DeVoto observes or believes that Grant more than anyone would remember the usefulness of artillery and rifles. “Lieutenant Grant learned about firepower” in six hours. (192) He notes that Winfield Scott had an overall understanding of what it would take to win a war more than anyone else. So with Scott’s Anaconda Plan and Grant’s relentless sieges, the Confederacy was surrounded and doomed.
He suggested that both Robert E. Lee and Jefferson Davis (Davis was a West Point grad and a colonel in Mexico) were too “old school” to be as effective as they could be. DeVoto notes sarcastically that Davis was “the one military strategist whom Robert E. Lee was never able to defeat.” (207)
There is a lot of truth in DeVoto’s interpretations as we can see with over a century’s hindsight (not quite a century in the original when DeVoto was writing in 1942). American History classes in the school where I teach used to conduct paper war games for their Civil War units. Because of its larger population and greater industrialization, the students playing for the North usually won the “war.” One year that the South won, the students playing for the South used the Anaconda Plan on the North and chose different military leaders, Longstreet and Forrest instead of Lee and Beauregard, for example. Sure, it is alternate history at the high school level, but it may illustrate some of DeVoto’s points.
Thoreau was living at Walden Pond in 1846, and that was the year he was jailed one night for opposing the Mexican War and slavery by not paying his poll tax. Another well-known non-fiction writer, Francis Parkman, was exploring the Oregon Trail. This would become his book entitled The Oregon Trail.
One of the most poignant parts of The Year of Decision, 1846 is Parkman’s observations of the Western Indian tribes, especially the Sioux with whom he lived for about three weeks. Back then the few white trappers, scouts, and settlers made peace with the Indians. The Indian wars in the West would not begin for another decade.
Parkman believed that the Plains Indians he observed could not withstand encounters with civilization because of inherent cultural weaknesses. “…[They] had a culture but no character, they were helpless against the world and even in selfhood—they must go down.” (304) By this he did not mean that whites must fight them, but that they could not possibly even comprehend the culture that was coming. Even most of their leaders had no idea of what it meant to plan for the future.

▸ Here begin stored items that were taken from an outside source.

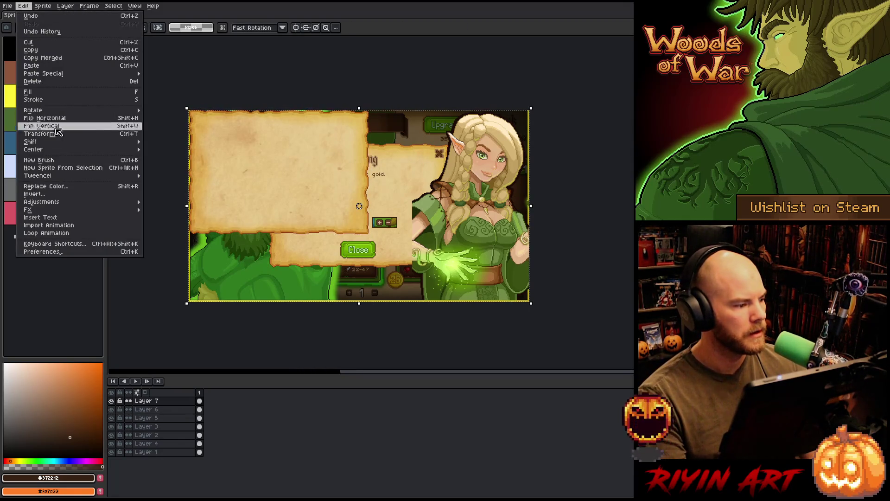
mouse_move(65, 149)
left_click(160, 149)
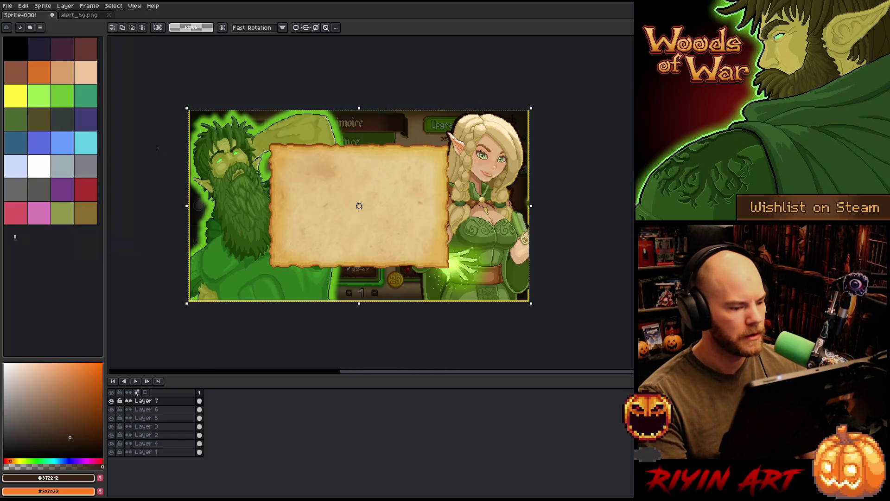
- Toggle Layer 7's visibility repeatedly to compare the parchment with the original Warning dialog
scroll(232, 169, "up", 4)
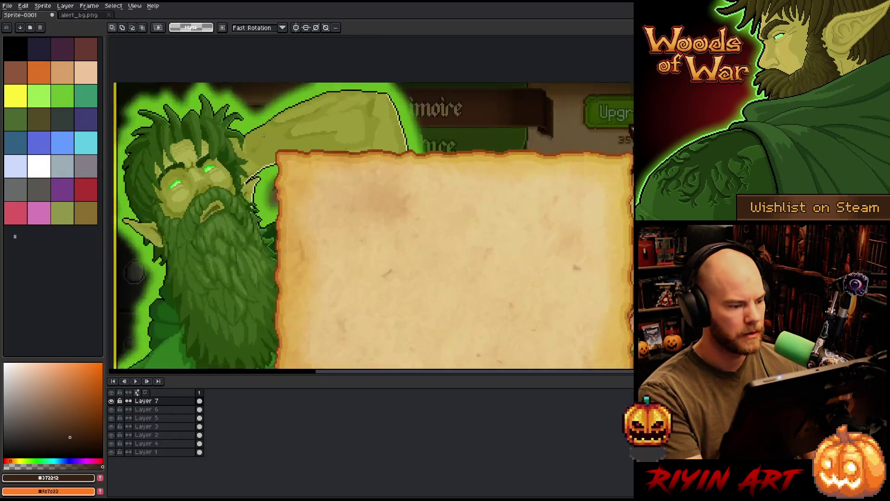
left_click(112, 401)
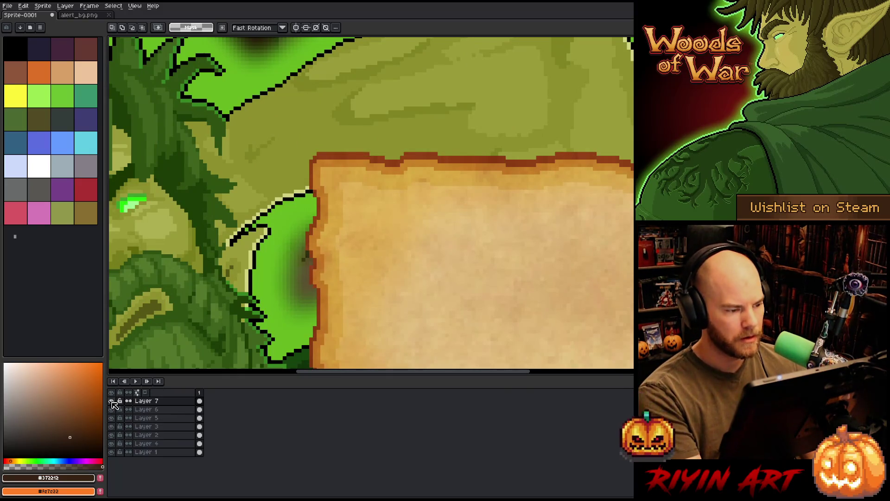
scroll(331, 225, "down", 5)
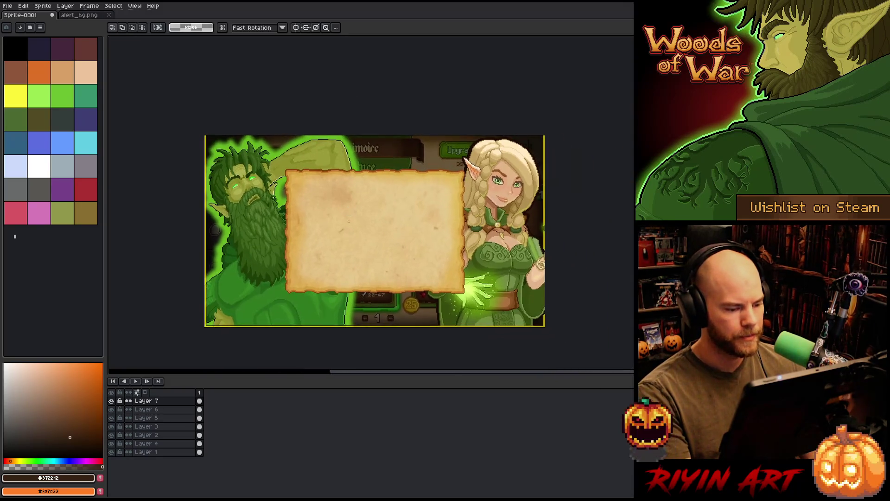
scroll(365, 219, "up", 1)
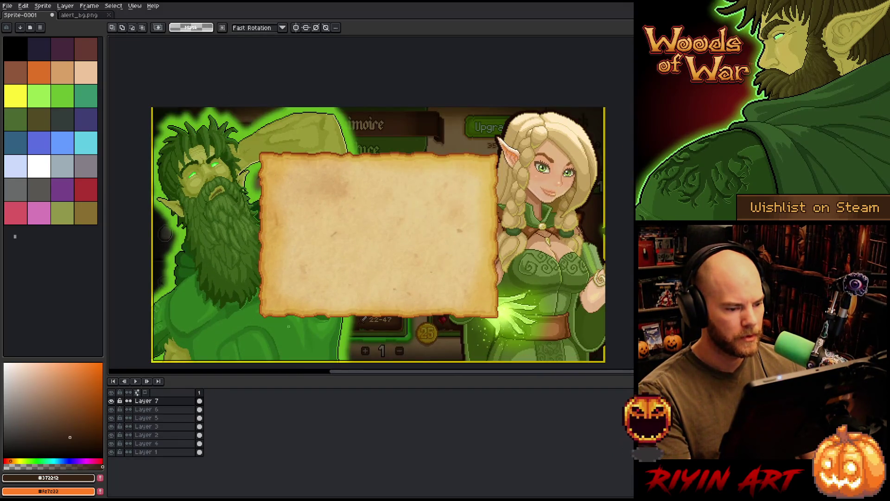
left_click(111, 401)
left_click(112, 401)
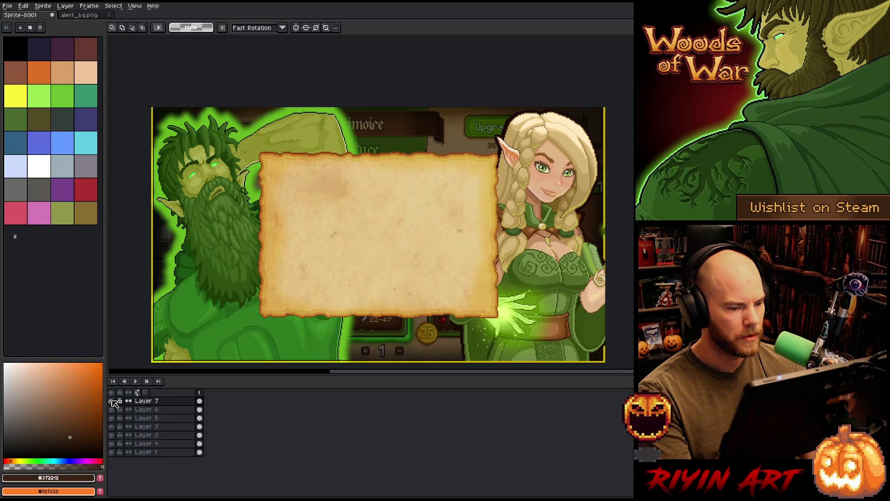
left_click(111, 402)
left_click(112, 401)
left_click(112, 401)
left_click(112, 401)
left_click(111, 401)
left_click(111, 401)
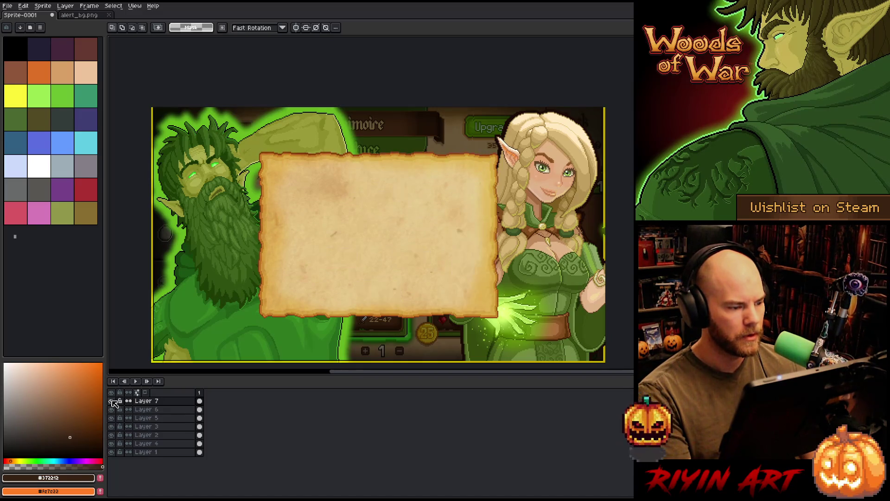
left_click(112, 401)
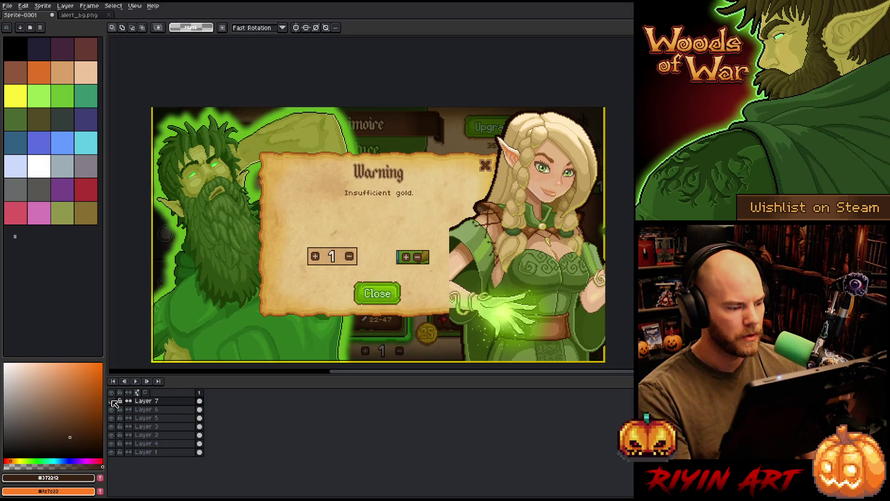
left_click(112, 401)
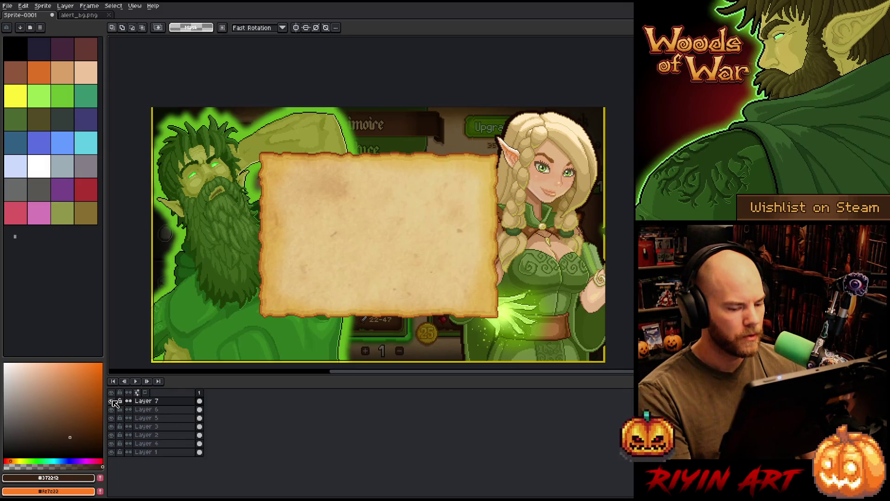
left_click(112, 401)
left_click(111, 401)
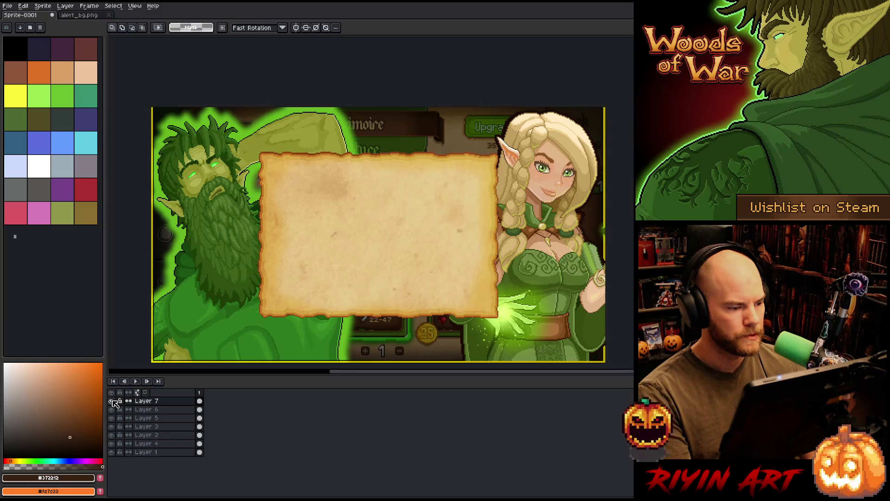
key("ctrl+a")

There are hundreds of such fascinating characters and details. I could go on and on. I wonder, for example, if Uncle Billy in a couple of Bret Harte’s stories including “The Outcasts of Poker Flat” got his name from the nickname of one of the members of the Donner Party.
The Year of Decision, 1846 reads like a novel with many direct quotations and multiple plot lines. The various lines, though, do come together—pointing to what America and especially the American West would become.